The course was still closed to the masses. "Last year, we opened
six holes on July 7," Marit said. "But this winter we had six
meters of snow. Fortunately, it melts quickly, and the grass
grows fast during 24 hours of sunlight." We climbed ever higher,
corkscrewing our way up the mountain and onto the course, seeing
no reindeer, or reindeer caddies. (You got me good, Swedish
Tourist Board.) A greenkeeper drilled a hole in the 6th green,
which was free of snow, and allowed me to plant a flagstick and
practice chipping.
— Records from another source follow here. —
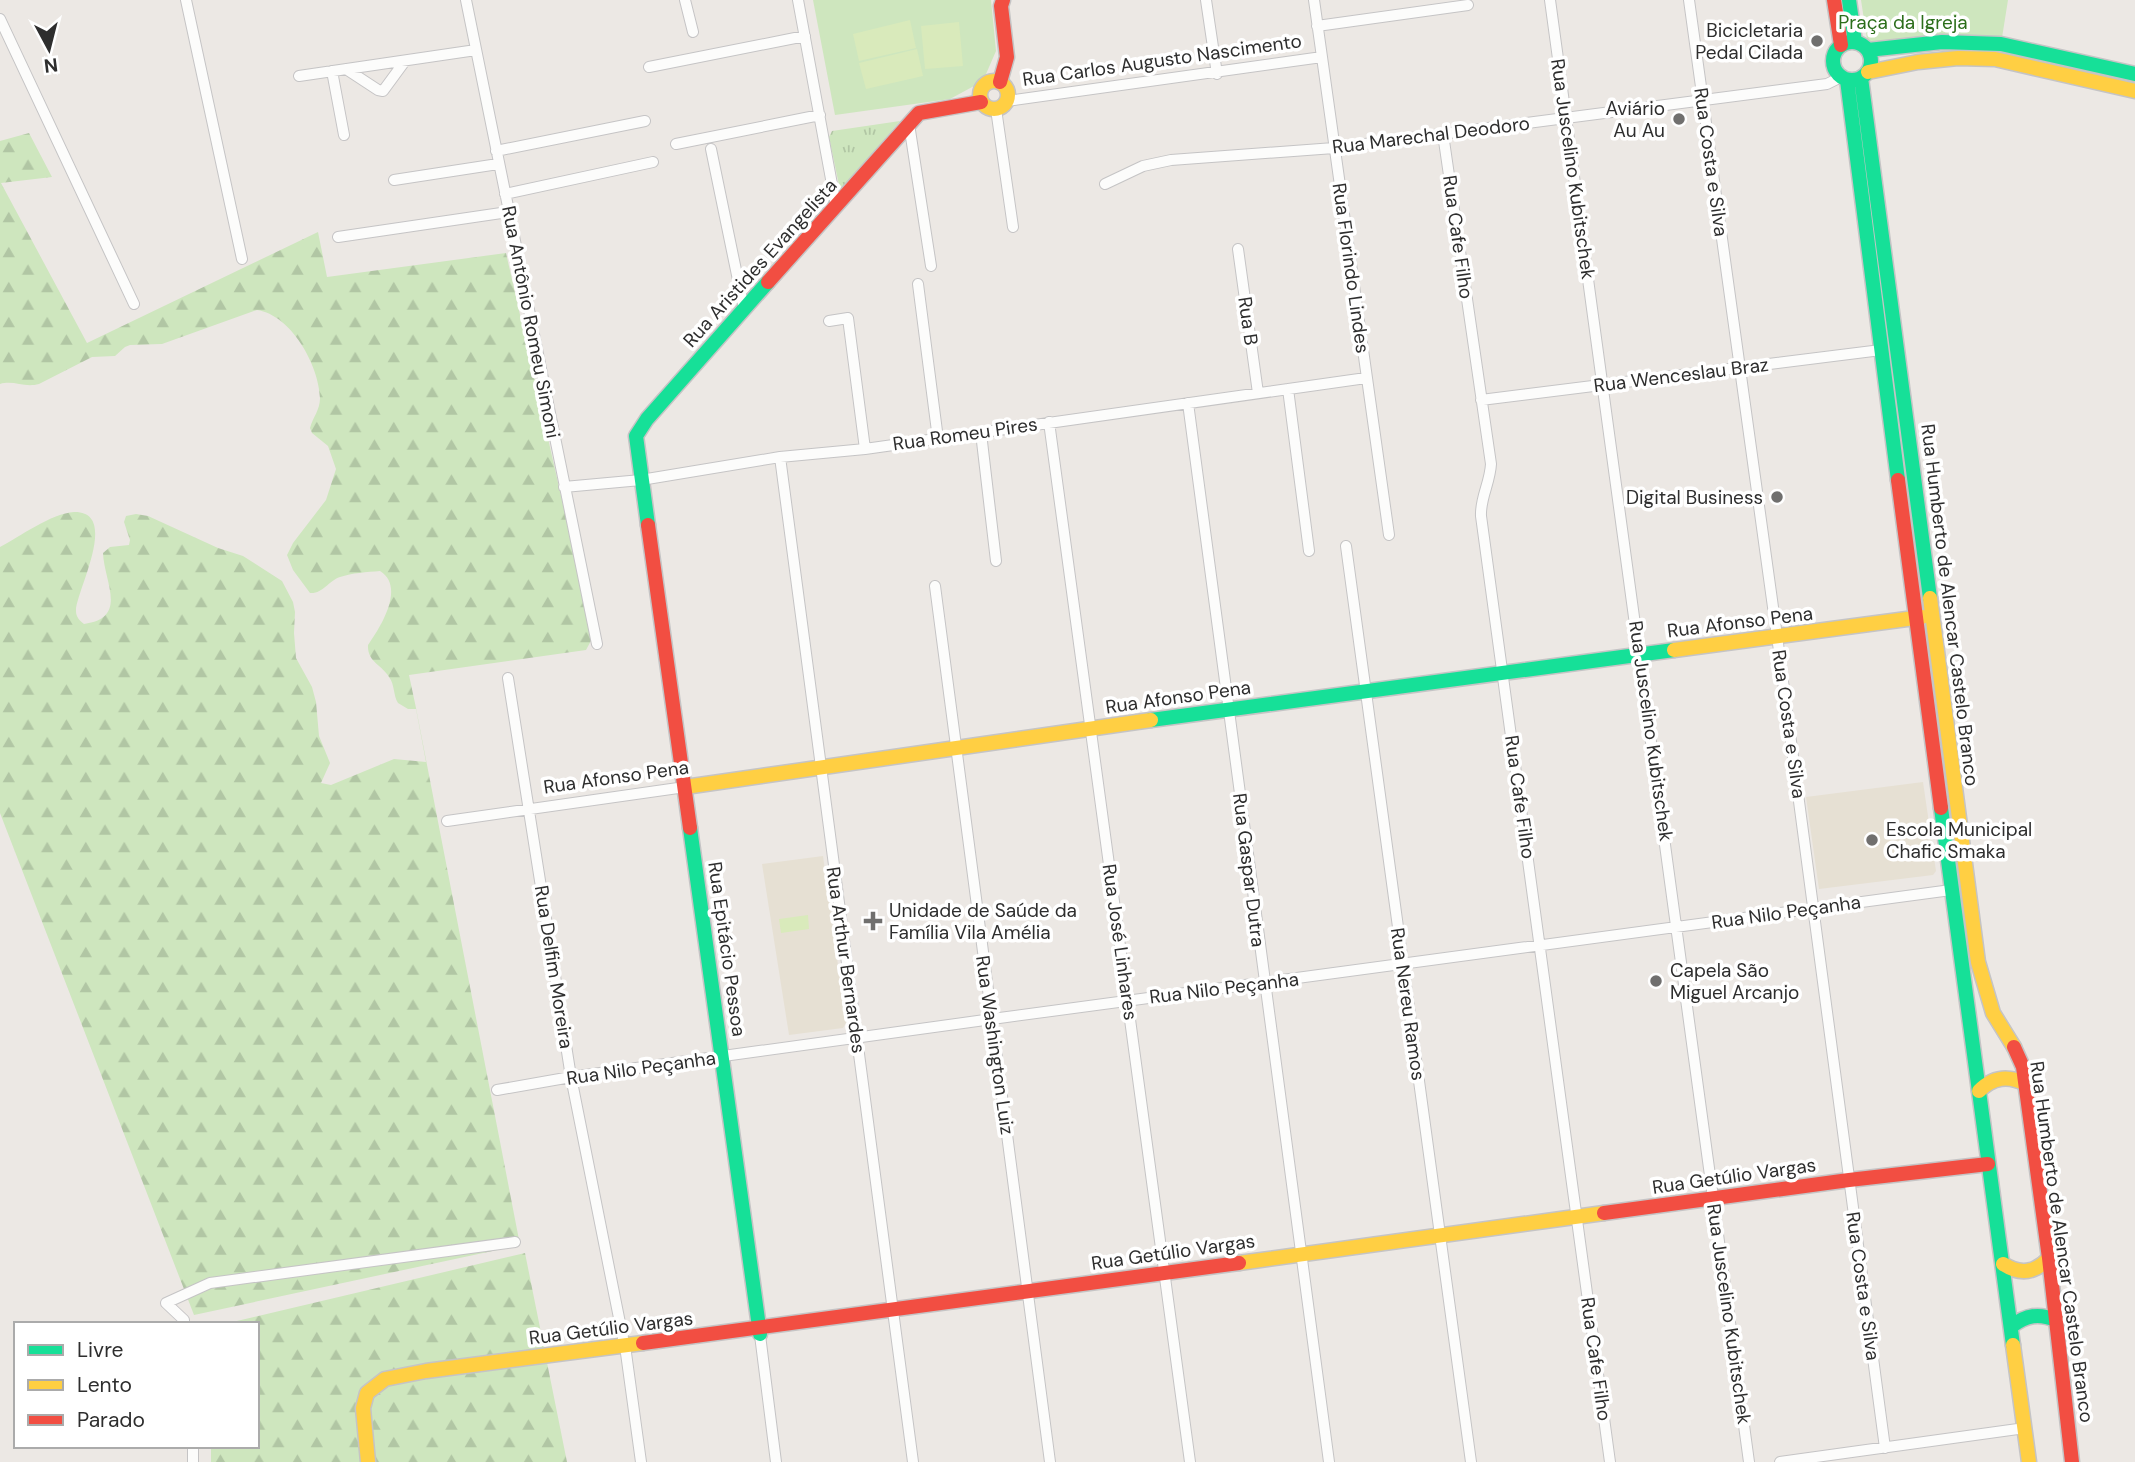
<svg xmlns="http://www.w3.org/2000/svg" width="2135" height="1462" font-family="'DM Sans',sans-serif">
<defs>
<pattern id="grass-tufts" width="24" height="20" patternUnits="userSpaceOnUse" patternTransform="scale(1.75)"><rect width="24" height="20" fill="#cee6be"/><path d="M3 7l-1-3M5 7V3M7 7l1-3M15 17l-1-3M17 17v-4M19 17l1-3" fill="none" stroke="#b1c6a4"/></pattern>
<pattern id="forest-firs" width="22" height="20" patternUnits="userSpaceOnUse" patternTransform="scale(1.75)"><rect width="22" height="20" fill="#cee6be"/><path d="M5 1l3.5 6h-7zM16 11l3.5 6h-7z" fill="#b1c6a4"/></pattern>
</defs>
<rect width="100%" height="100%" fill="#ece8e4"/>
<path fill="#e6e0d3" d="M1923,782L1936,871L1933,875L1819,889L1806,797Z
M823,856L846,1023L843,1028L789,1035L762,864Z"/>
<path fill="url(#grass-tufts)" d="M900,121L845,185L842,187L839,185L829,137L832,131Z"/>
<path fill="url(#forest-firs)" d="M29,133L52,177L1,183L87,343L318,232L327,277L506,253L593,637L586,650L409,675L416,708L520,1245L194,1315L0,813V547C19,537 52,513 74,512C121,511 75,593 76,611C76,617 80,621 84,624C129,618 104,582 103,553L110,547L129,545L130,540L124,522L126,516L136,514L148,516L218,548L243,556L282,581L293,602L295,612L294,633L296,658L312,687L316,702L319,736L330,763L321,783L331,785L394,759L426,762L416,709H408L398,703C393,695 395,685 389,677C382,665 367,662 368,645C380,628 406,587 380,571C367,572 352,573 340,577C328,581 323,594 310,593L293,570L287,555L293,543L326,500L336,469L328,446L312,433L310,428C313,417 320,410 320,398C319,365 291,315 257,310L162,344L130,345L125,347L115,356L92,357L39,384C24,388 14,380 0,384V141Z
M525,1253L567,1462H211V1446H257V1324H224Z"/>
<path fill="#cee6be" d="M813,0H991L996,51L986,74L974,86L950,99L835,115Z
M1861,0H2008L2001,44L1868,46Z"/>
<path fill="#d9eabb" d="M910,20L916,48L859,61L853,34Z
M959,22L963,66L925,69L921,26Z
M917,49L923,76L866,89L859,63Z
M808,915L809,929L781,933L779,919Z"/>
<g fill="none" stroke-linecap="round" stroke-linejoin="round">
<g stroke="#c5c4c5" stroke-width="12">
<path id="street" d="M186,0L242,259
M466,0L597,644
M685,0L693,32
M798,0L836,206
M1206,0L1217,74
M1314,0L1389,535
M1550,0L1749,1462
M1689,0L1777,636L1885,1448
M0,19L134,304
M1317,26L1468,5
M649,67L805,36
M346,69L378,90L383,91L405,61
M332,71L344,135
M299,76L476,50
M1007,101L1322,57
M996,109L1013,227
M909,124L931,266
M1443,134L1491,464C1490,483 1480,498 1481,516L1610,1462
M676,144L820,115
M711,149L744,309
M496,151L645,121
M394,180L498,164
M1105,184L1143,166L1171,160L1334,148L1827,84L1841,77
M505,194L653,162
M338,237L508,212
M1238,249L1258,393
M918,284L938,439
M829,321L848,318L865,449
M1288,389L1309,551
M1481,400L1881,350
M1188,403L1329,1462
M1049,422L1190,1462
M981,433L996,561
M780,457L913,1462
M564,487L641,480L780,457L865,449L1366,378
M1346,546L1471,1462
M935,586L1050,1462
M508,678L571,1077L626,1353L641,1462
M447,821L685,787
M497,1090L571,1077L992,1019L1951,890
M184,1324V1320L166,1303L210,1283L515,1242
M760,1335L776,1462
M193,1446V1462
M1780,1462L2025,1428"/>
</g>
<g stroke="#c5c4c5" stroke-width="17">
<path id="fast" d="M1849,0L1855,42
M1833 61a19 19 0 1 1 38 0a19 19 0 1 1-38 0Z
M1868,50L1942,42L2001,44L2135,74
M1861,78L1930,598
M1847,80L1898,480
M648,525L636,436L647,419L768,282
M1151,720L1674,650
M1941,808L2013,1345
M690,828L760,1334
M2012,1326C2026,1315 2039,1313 2056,1320"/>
</g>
<g stroke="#c5c4c5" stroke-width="17">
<path id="slow" d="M1868,72L1918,62L1958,58L1995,59L2135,91
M980 95a14 14 0 1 1 28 0a14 14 0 1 1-28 0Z
M1930,598L1978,962L1993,1013L2014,1047
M1674,650L1922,617
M685,787L1151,720
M1979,1091C1993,1077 2008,1075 2026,1084
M1239,1263L1604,1213
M2003,1264C2020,1275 2035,1273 2049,1258
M2013,1345L2029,1462
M368,1462L363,1408L367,1393L385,1379L426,1371L643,1343"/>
</g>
<g stroke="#c5c4c5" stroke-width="17">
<path id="jam" d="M1834,0L1841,45
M1000,82L1007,57L1001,6L1003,0
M768,282L919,113L981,102
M1898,480L1941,808
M648,525L690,828
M2014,1047L2023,1067L2049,1258L2072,1462
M1604,1213L1849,1180L1988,1164
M643,1343L1239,1263"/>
</g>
<use href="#street" stroke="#fcfcfb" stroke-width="10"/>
<use href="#fast" stroke="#16e098" stroke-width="14"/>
<use href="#slow" stroke="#ffcf43" stroke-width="14"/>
<use href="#jam" stroke="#f24e42" stroke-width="14"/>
</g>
<g fill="#706f6e" stroke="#fff" stroke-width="2.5">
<circle cx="1817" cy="41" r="7"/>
<circle cx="1679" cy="119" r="7"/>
<circle cx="1777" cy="497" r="7"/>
<circle cx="1872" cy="840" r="7"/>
<path d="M869.5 910.5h7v7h7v7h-7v7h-7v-7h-7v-7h7z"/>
<circle cx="1656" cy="981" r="7"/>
</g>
<g text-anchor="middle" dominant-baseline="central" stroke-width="7" stroke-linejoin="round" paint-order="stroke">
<g font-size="19" fill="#2c6e1b" stroke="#fff">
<text x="1903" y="22">Praça da Igreja</text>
</g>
<g font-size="19" fill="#2e2e2e" stroke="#fff" text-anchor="end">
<text x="1803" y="30">Bicicletaria<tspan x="1803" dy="22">Pedal Cilada</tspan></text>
<text x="1665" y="108">Aviário<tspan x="1665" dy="22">Au Au</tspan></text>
<text x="1763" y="497">Digital Business</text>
<text x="1886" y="829" text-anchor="start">Escola Municipal<tspan x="1886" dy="22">Chafic Smaka</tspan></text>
<text x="889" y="910" text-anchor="start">Unidade de Saúde da<tspan x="889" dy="22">Família Vila Amélia</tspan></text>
<text x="1670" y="970" text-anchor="start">Capela São<tspan x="1670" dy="22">Miguel Arcanjo</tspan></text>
</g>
<g font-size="19" fill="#2e2e2e" stroke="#fff">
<text transform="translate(1162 60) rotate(-8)">Rua Carlos Augusto Nascimento</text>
<text transform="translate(1431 135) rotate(-7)">Rua Marechal Deodoro</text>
<text transform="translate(1711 162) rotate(82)">Rua Costa e Silva</text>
<text transform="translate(1573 169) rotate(82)">Rua Juscelino Kubitschek</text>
<text transform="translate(1458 237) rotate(82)">Rua Cafe Filho</text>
<text transform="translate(760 263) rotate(-48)">Rua Aristides Evangelista</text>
<text transform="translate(1351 268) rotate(82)">Rua Florindo Lindes</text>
<text transform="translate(1248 321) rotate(82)">Rua B</text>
<text transform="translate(531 322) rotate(79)">Rua Antônio Romeu Simoni</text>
<text transform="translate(1681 375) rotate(-7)">Rua Wenceslau Braz</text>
<text transform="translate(965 434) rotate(-8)">Rua Romeu Pires</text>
<text transform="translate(1950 605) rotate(83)">Rua Humberto de Alencar Castelo Branco</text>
<text transform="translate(1740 622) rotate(-7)">Rua Afonso Pena</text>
<text transform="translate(1178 697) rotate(-8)">Rua Afonso Pena</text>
<text transform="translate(1789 724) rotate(82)">Rua Costa e Silva</text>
<text transform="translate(1651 731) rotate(82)">Rua Juscelino Kubitschek</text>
<text transform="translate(616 777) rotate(-8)">Rua Afonso Pena</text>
<text transform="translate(1520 797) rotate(82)">Rua Cafe Filho</text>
<text transform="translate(1249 870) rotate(83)">Rua Gaspar Dutra</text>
<text transform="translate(1786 912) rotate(-8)">Rua Nilo Peçanha</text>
<text transform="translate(1120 942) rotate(82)">Rua José Linhares</text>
<text transform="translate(727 949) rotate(82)">Rua Epitácio Pessoa</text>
<text transform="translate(846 960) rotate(82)">Rua Arthur Bernardes</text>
<text transform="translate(554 967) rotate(81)">Rua Delfim Moreira</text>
<text transform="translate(1224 988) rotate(-7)">Rua Nilo Peçanha</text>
<text transform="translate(1408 1004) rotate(82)">Rua Nereu Ramos</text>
<text transform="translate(995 1045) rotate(82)">Rua Washington Luiz</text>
<text transform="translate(641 1068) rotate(-8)">Rua Nilo Peçanha</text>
<text transform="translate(1734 1176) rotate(-8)">Rua Getúlio Vargas</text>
<text transform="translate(2062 1242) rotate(82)">Rua Humberto de Alencar Castelo Branco</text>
<text transform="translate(1173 1252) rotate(-8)">Rua Getúlio Vargas</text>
<text transform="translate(1863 1286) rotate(82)">Rua Costa e Silva</text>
<text transform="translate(1729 1314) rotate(82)">Rua Juscelino Kubitschek</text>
<text transform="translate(611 1328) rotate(-7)">Rua Getúlio Vargas</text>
<text transform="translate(1596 1359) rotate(82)">Rua Cafe Filho</text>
</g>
</g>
<rect x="14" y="1322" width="245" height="126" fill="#ffffff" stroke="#ababab" stroke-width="2"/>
<rect x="28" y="1345" width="35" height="10" fill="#16e098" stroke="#ababab" stroke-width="2"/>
<text x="77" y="1357" font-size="21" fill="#2e2e2e">Livre</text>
<rect x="28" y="1380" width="35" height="10" fill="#ffcf43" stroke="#ababab" stroke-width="2"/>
<text x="77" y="1392" font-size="21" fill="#2e2e2e">Lento</text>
<rect x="28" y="1415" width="35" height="10" fill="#f24e42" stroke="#ababab" stroke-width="2"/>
<text x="77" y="1427" font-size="21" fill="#2e2e2e">Parado</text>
<g transform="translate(49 49) rotate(173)" stroke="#ffffff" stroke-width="5" paint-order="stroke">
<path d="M0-5L12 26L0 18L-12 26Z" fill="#2e2e2e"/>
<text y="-10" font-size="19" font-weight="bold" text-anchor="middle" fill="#2e2e2e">N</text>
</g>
</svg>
She likewise planted markers at the cliffside
7th tee box and let me drive balls into the ether.
It was a breathtaking hole: A 132-yard par-3 with a 100-yard
drop from mountaintop tee to snow-covered green. I could see all
the way to Norway: jagged mountains jutting from the marbled
fjords. Out of the water rose a serpentine line of stones that
resembled a dinosaur's tail. "Sweden's Loch Ness Monster," I
"No," said Marit. "Sweden's Loch Ness Monster is called
Storsjoodjuret. It lives 1,000 kilometers from here. They say it
is a relative of Scotland's Loch Ness Monster."
But there were only grainy photographs of Nessie, I
remarked--whereas Bob and I had not only discovered the
northernmost golf course on earth but also had sharp photographs
to prove it, including one of me beneath the holy grail, the
sign on the 1st tee that read, "Bjorkliden Arctic Golf Club, the
most northerly in the world."
Marit softly cleared her throat. "There is a new course opening
a little north of here," she said meekly, and I felt my heart
drop 100 meters. "In Harstad. That is in Norway."
"How far from here?" I stammered.
"Three hundred kilometers to drive."
"And that is the northernmost course in the world?" I asked
"Nine holes are open now," she said. "The rest will be open in
autumn. Then, yes, it will be the northernmost 18-hole course in
the world." She wore a look of indescribable melancholy. "Yes,"
she said, sighing deeply. "I'm afraid so."
I stepped to the brink of the 7th tee box, peered into the void
And decided that my quest had concluded, that closure had come.
Planting the flagstick in the 6th green at Bjorkliden, I had
felt like Admiral Peary, claiming the course for all of
golfkind. Now I stood, seven-iron in hand, surveying the whole
of Scandinavia. I was, in every conceivable sense, on top of the
world. What more could I want?
I swung, and I held my follow-through for ages. From a
snowcapped mountaintop atop the Arctic Circle, the earth
resembled a dimpled white orb, a Top-Flite XL. I had spent a
week slicing smiles into the face of that sphere, little
realizing that, all along, it was doing the same to me.